### Problem
Should any entry look odd, write it out exactly anyway, along with all the rest.
○ ○ ○ ○ ○
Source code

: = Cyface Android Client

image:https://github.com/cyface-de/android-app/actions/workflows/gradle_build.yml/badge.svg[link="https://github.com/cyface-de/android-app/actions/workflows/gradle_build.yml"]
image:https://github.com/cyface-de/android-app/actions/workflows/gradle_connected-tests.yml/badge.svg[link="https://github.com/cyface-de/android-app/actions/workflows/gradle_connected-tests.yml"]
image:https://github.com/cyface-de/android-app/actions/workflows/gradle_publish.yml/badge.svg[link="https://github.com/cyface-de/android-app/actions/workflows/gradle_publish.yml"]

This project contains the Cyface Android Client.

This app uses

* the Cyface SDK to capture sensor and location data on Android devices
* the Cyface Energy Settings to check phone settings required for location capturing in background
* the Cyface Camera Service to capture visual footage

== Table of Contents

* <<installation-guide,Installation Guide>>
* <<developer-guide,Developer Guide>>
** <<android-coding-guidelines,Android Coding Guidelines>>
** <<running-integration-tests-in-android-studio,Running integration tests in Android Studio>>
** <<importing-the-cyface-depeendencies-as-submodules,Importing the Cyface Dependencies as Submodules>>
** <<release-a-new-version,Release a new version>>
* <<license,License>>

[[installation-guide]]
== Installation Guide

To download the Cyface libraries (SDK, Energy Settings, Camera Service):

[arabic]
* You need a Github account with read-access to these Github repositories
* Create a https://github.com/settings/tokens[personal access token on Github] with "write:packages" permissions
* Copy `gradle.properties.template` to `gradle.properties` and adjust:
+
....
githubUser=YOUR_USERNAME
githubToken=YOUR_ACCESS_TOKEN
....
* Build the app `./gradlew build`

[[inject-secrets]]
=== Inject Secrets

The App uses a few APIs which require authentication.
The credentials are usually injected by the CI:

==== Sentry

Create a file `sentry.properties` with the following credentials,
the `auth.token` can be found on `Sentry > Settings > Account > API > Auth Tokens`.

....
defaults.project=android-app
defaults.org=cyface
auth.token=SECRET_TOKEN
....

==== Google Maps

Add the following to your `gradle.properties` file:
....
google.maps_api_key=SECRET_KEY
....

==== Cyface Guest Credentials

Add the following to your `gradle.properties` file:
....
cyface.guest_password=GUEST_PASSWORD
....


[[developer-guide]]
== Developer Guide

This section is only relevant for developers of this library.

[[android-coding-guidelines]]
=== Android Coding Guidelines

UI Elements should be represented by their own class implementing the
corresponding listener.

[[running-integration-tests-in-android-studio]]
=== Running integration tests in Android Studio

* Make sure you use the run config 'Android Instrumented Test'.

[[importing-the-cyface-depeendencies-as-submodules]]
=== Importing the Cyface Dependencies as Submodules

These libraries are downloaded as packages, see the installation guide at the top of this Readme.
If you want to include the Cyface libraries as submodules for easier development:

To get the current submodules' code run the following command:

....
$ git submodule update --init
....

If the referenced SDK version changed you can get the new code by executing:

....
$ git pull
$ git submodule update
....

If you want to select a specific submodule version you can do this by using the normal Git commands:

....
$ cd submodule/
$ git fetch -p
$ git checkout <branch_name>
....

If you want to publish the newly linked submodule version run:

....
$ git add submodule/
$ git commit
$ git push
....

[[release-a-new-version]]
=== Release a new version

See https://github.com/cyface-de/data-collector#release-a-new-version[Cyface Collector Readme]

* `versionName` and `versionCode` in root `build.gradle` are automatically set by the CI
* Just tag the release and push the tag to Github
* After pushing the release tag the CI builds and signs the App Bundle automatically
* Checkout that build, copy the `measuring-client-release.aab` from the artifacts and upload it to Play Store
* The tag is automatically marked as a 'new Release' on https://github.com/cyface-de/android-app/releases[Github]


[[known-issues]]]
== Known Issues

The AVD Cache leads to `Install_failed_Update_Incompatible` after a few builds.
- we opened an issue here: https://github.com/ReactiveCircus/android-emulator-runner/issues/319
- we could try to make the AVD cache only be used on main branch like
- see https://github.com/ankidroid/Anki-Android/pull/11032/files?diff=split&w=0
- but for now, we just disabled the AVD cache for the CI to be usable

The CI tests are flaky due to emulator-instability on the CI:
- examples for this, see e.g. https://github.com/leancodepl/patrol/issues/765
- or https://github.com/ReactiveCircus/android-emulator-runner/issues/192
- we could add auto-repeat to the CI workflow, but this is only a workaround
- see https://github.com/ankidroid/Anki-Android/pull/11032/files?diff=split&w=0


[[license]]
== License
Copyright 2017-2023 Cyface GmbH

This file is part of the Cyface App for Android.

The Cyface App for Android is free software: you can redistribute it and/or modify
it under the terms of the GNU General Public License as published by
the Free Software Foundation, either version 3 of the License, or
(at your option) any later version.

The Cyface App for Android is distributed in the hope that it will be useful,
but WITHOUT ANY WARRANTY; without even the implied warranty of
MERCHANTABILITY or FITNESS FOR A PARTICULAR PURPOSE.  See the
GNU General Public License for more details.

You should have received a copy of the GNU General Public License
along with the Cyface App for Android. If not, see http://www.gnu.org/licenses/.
○ ○ ○ ○ ○
### Written solution
Source code

: = Cyface Android Client

image:https://github.com/cyface-de/android-app/actions/workflows/gradle_build.yml/badge.svg[link="https://github.com/cyface-de/android-app/actions/workflows/gradle_build.yml"]
image:https://github.com/cyface-de/android-app/actions/workflows/gradle_connected-tests.yml/badge.svg[link="https://github.com/cyface-de/android-app/actions/workflows/gradle_connected-tests.yml"]
image:https://github.com/cyface-de/android-app/actions/workflows/gradle_publish.yml/badge.svg[link="https://github.com/cyface-de/android-app/actions/workflows/gradle_publish.yml"]

This project contains the Cyface Android Client.

This app uses

* the Cyface SDK to capture sensor and location data on Android devices
* the Cyface Energy Settings to check phone settings required for location capturing in background
* the Cyface Camera Service to capture visual footage

== Table of Contents

* <<installation-guide,Installation Guide>>
* <<developer-guide,Developer Guide>>
** <<android-coding-guidelines,Android Coding Guidelines>>
** <<running-integration-tests-in-android-studio,Running integration tests in Android Studio>>
** <<importing-the-cyface-depeendencies-as-submodules,Importing the Cyface Dependencies as Submodules>>
** <<release-a-new-version,Release a new version>>
* <<license,License>>

[[installation-guide]]
== Installation Guide

To download the Cyface libraries (SDK, Energy Settings, Camera Service):

[arabic]
* You need a Github account with read-access to these Github repositories
* Create a https://github.com/settings/tokens[personal access token on Github] with "write:packages" permissions
* Copy `gradle.properties.template` to `gradle.properties` and adjust:
+
....
githubUser=YOUR_USERNAME
githubToken=YOUR_ACCESS_TOKEN
....
* Build the app `./gradlew build`

[[inject-secrets]]
=== Inject Secrets

The App uses a few APIs which require authentication.
The credentials are usually injected by the CI:

==== Sentry

Create a file `sentry.properties` with the following credentials,
the `auth.token` can be found on `Sentry > Settings > Account > API > Auth Tokens`.

....
defaults.project=android-app
defaults.org=cyface
auth.token=SECRET_TOKEN
....

==== Google Maps

Add the following to your `gradle.properties` file:
....
google.maps_api_key=SECRET_KEY
....

==== Cyface Guest Credentials

Add the following to your `gradle.properties` file:
....
cyface.guest_password=GUEST_PASSWORD
....


[[developer-guide]]
== Developer Guide

This section is only relevant for developers of this library.

[[android-coding-guidelines]]
=== Android Coding Guidelines

UI Elements should be represented by their own class implementing the
corresponding listener.

[[running-integration-tests-in-android-studio]]
=== Running integration tests in Android Studio

* Make sure you use the run config 'Android Instrumented Test'.

[[importing-the-cyface-depeendencies-as-submodules]]
=== Importing the Cyface Dependencies as Submodules

These libraries are downloaded as packages, see the installation guide at the top of this Readme.
If you want to include the Cyface libraries as submodules for easier development:

To get the current submodules' code run the following command:

....
$ git submodule update --init
....

If the referenced SDK version changed you can get the new code by executing:

....
$ git pull
$ git submodule update
....

If you want to select a specific submodule version you can do this by using the normal Git commands:

....
$ cd submodule/
$ git fetch -p
$ git checkout <branch_name>
....

If you want to publish the newly linked submodule version run:

....
$ git add submodule/
$ git commit
$ git push
....

[[release-a-new-version]]
=== Release a new version

See https://github.com/cyface-de/data-collector#release-a-new-version[Cyface Collector Readme]

* `versionName` and `versionCode` in root `build.gradle` are automatically set by the CI
* Just tag the release and push the tag to Github
* After pushing the release tag the CI builds and signs the App Bundle automatically
* Checkout that build, copy the `measuring-client-release.aab` from the artifacts and upload it to Play Store
* The tag is automatically marked as a 'new Release' on https://github.com/cyface-de/android-app/releases[Github]


[[known-issues]]]
== Known Issues

The AVD Cache leads to `Install_failed_Update_Incompatible` after a few builds.
- we opened an issue here: https://github.com/ReactiveCircus/android-emulator-runner/issues/319
- we could try to make the AVD cache only be used on main branch like
- see https://github.com/ankidroid/Anki-Android/pull/11032/files?diff=split&w=0
- but for now, we just disabled the AVD cache for the CI to be usable

The CI tests are flaky due to emulator-instability on the CI:
- examples for this, see e.g. https://github.com/leancodepl/patrol/issues/765
- or https://github.com/ReactiveCircus/android-emulator-runner/issues/192
- we could add auto-repeat to the CI workflow, but this is only a workaround
- see https://github.com/ankidroid/Anki-Android/pull/11032/files?diff=split&w=0


[[license]]
== License
Copyright 2017-2023 Cyface GmbH

This file is part of the Cyface App for Android.

The Cyface App for Android is free software: you can redistribute it and/or modify
it under the terms of the GNU General Public License as published by
the Free Software Foundation, either version 3 of the License, or
(at your option) any later version.

The Cyface App for Android is distributed in the hope that it will be useful,
but WITHOUT ANY WARRANTY; without even the implied warranty of
MERCHANTABILITY or FITNESS FOR A PARTICULAR PURPOSE.  See the
GNU General Public License for more details.

You should have received a copy of the GNU General Public License
along with the Cyface App for Android. If not, see http://www.gnu.org/licenses/.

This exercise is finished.